Background: Polymorphonuclear neutrophils (PMNs) are crucial in host defense against invading microorganisms through reactive oxygen species (ROS) production. However, generated ROS released in excess into media can damage the host tissue. It is therefore essential, when exploring oxygen species production, to discriminate between its intracellular (IC) and extracellular (EC) localization. Several methods of ROS detection are commonly used.
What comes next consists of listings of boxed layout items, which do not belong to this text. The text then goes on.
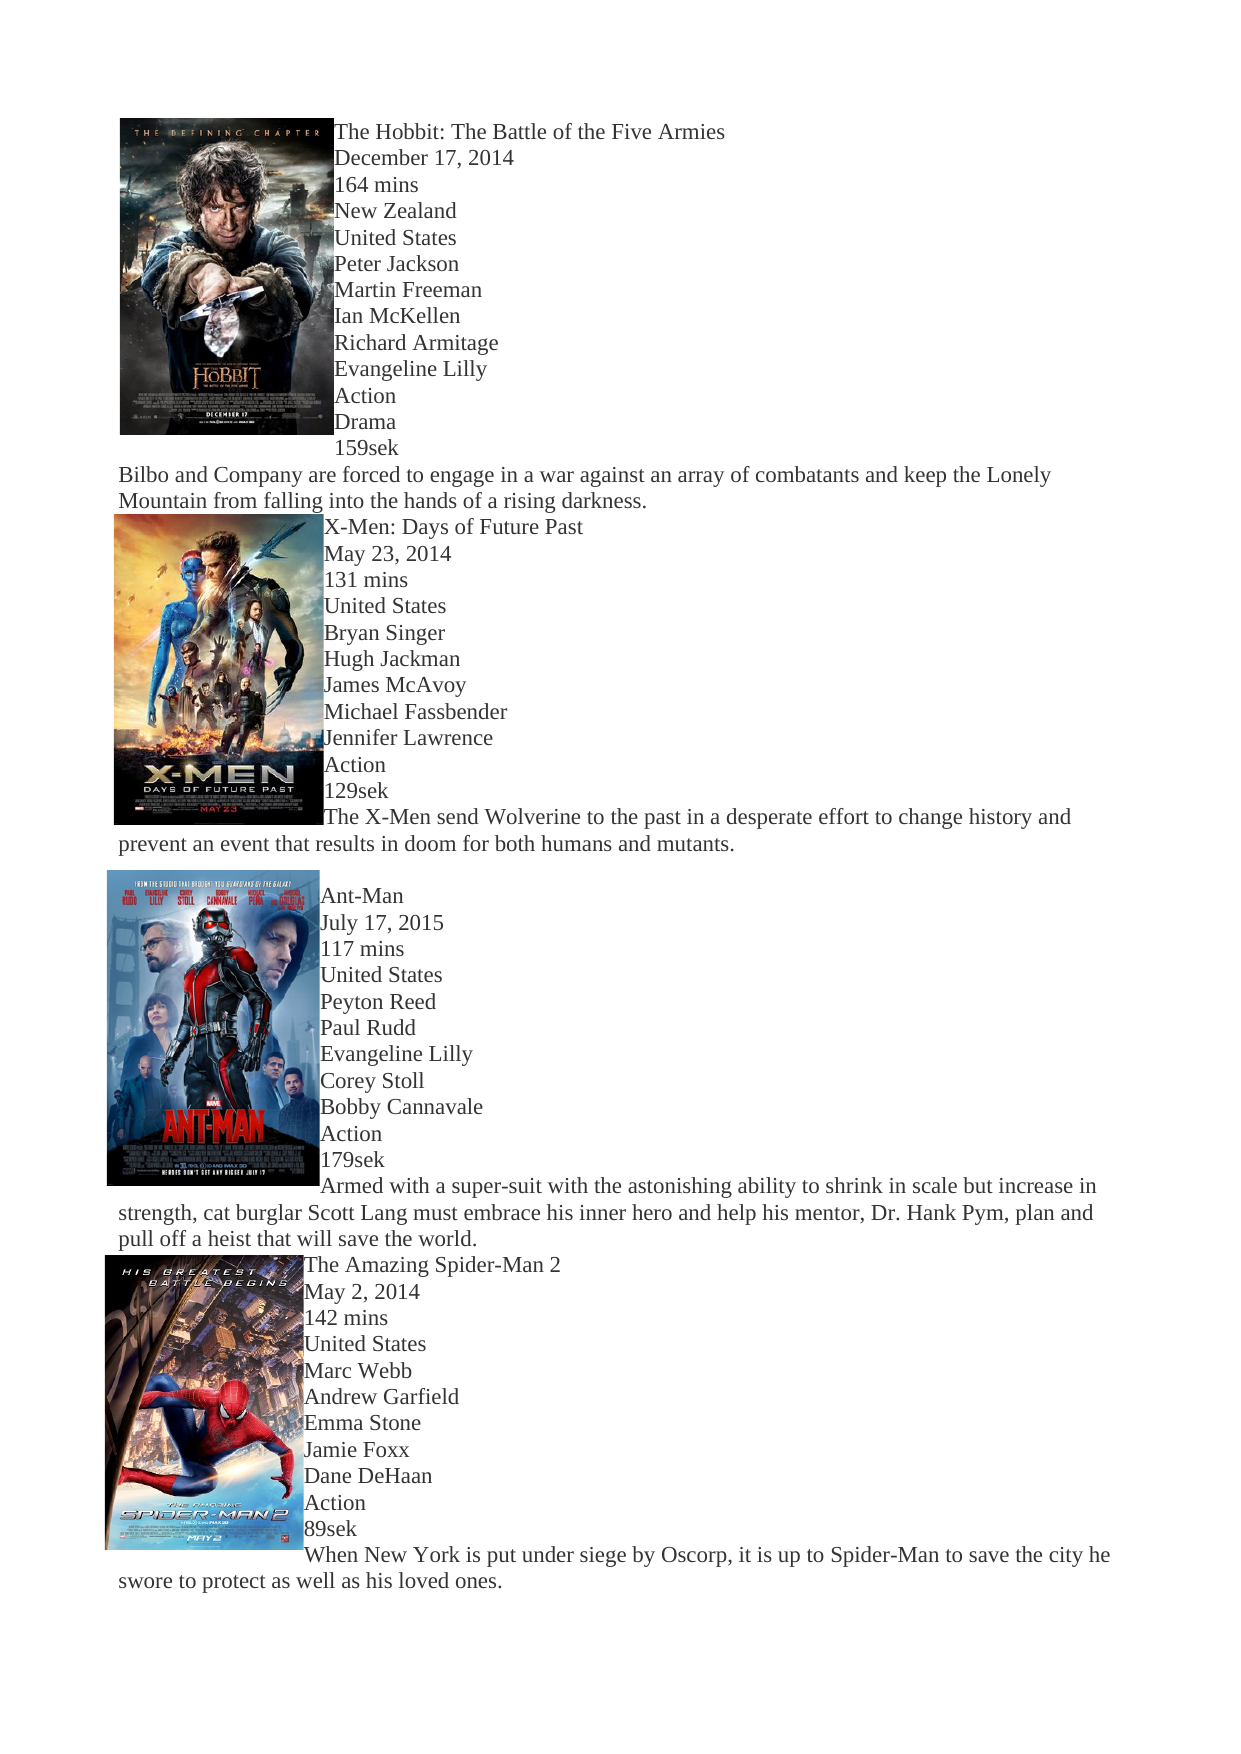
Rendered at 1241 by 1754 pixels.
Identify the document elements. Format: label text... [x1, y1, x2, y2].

text Armed with a super-suit with the astonishing ability to shrink in scale but increase in strength, cat burglar Scott Lang must embrace his inner hero and help his mentor, Dr. Hank Pym, plan and pull off a heist that will save the world. [118, 1172, 1122, 1251]
text Marc Webb [304, 1357, 1122, 1383]
text United States [304, 1330, 1122, 1357]
text Hugh Jackman [324, 645, 1122, 672]
text United States [320, 961, 1122, 988]
text 131 mins [324, 566, 1122, 592]
text May 23, 2014 [324, 540, 1122, 566]
text The Hobbit: The Battle of the Five Armies [334, 118, 1122, 144]
text Drama [334, 408, 1122, 434]
text May 2, 2014 [304, 1278, 1122, 1304]
text Ant-Man [320, 882, 1122, 909]
text Ian McKellen [334, 303, 1122, 329]
picture [106, 870, 320, 1186]
picture [119, 118, 334, 435]
text Peyton Reed [320, 988, 1122, 1014]
text Action [320, 1119, 1122, 1146]
text 159sek [118, 434, 1122, 461]
text Emma Stone [304, 1409, 1122, 1436]
text Action [334, 382, 1122, 408]
text Richard Armitage [334, 329, 1122, 355]
text Jennifer Lawrence [324, 724, 1122, 751]
text 89sek [304, 1515, 1122, 1541]
text Paul Rudd [320, 1014, 1122, 1041]
text Evangeline Lilly [334, 355, 1122, 382]
text When New York is put under siege by Oscorp, it is up to Spider-Man to save the city he swore to protect as well as his loved ones. [118, 1541, 1122, 1594]
text The X-Men send Wolverine to the past in a desperate effort to change history and prevent an event that results in doom for both humans and mutants. [118, 803, 1122, 856]
text The Amazing Spider-Man 2 [118, 1251, 1122, 1278]
text Bobby Cannavale [320, 1093, 1122, 1119]
text United States [324, 592, 1122, 619]
text 179sek [320, 1146, 1122, 1172]
text Bilbo and Company are forced to engage in a war against an array of combatants and keep the Lonely Mountain from falling into the hands of a rising darkness. [118, 461, 1122, 513]
text James McAvoy [324, 672, 1122, 698]
text 142 mins [304, 1304, 1122, 1330]
text United States [334, 223, 1122, 250]
picture [113, 514, 324, 825]
text July 17, 2015 [320, 909, 1122, 935]
text Martin Freeman [334, 276, 1122, 303]
text Bryan Singer [324, 619, 1122, 645]
text X-Men: Days of Future Past [118, 513, 1122, 540]
text New Zealand [334, 197, 1122, 223]
text Peter Jackson [334, 250, 1122, 276]
text Evangeline Lilly [320, 1041, 1122, 1067]
text Corey Stoll [320, 1067, 1122, 1093]
text Michael Fassbender [324, 698, 1122, 724]
text Action [304, 1488, 1122, 1515]
text 164 mins [334, 171, 1122, 197]
text December 17, 2014 [334, 144, 1122, 171]
text 129sek [324, 777, 1122, 803]
picture [104, 1255, 304, 1550]
text Andrew Garfield [304, 1383, 1122, 1409]
text Dane DeHaan [304, 1462, 1122, 1488]
text 117 mins [320, 935, 1122, 961]
text Action [324, 751, 1122, 777]
text Jamie Foxx [304, 1436, 1122, 1462]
However, the literature shows that it is not always clear whether the species detected are IC or EC, especially with the chemiluminescence technique.
Methods: We compared PMN ROS production, determined by chemiluminescence, using two different probes (luminol and lucigenin) with that measured by 2'-7'-dichlorofluorescin diacetate (DCFH-DA) flow cytometry for IC production and by cytochrome c reduction for EC production.
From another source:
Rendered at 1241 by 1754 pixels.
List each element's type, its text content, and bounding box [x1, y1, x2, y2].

Results: We found that luminol-dependent chemiluminescence explored IC ROS production more specifically (r=0.77, p<0.01: correlation between luminol-amplified chemiluminescence and DCFH-DA flow cytometry). Lucigenin-amplified chemiluminescence and cytochrome c reduction were closely related (r=0.55, p<0.01).
Conclusion: Luminometry detection can thus afford reproducible information on intracellular ROS kinetic production using luminol and extracellular ROS detection using lucigenin, simply and at low cost.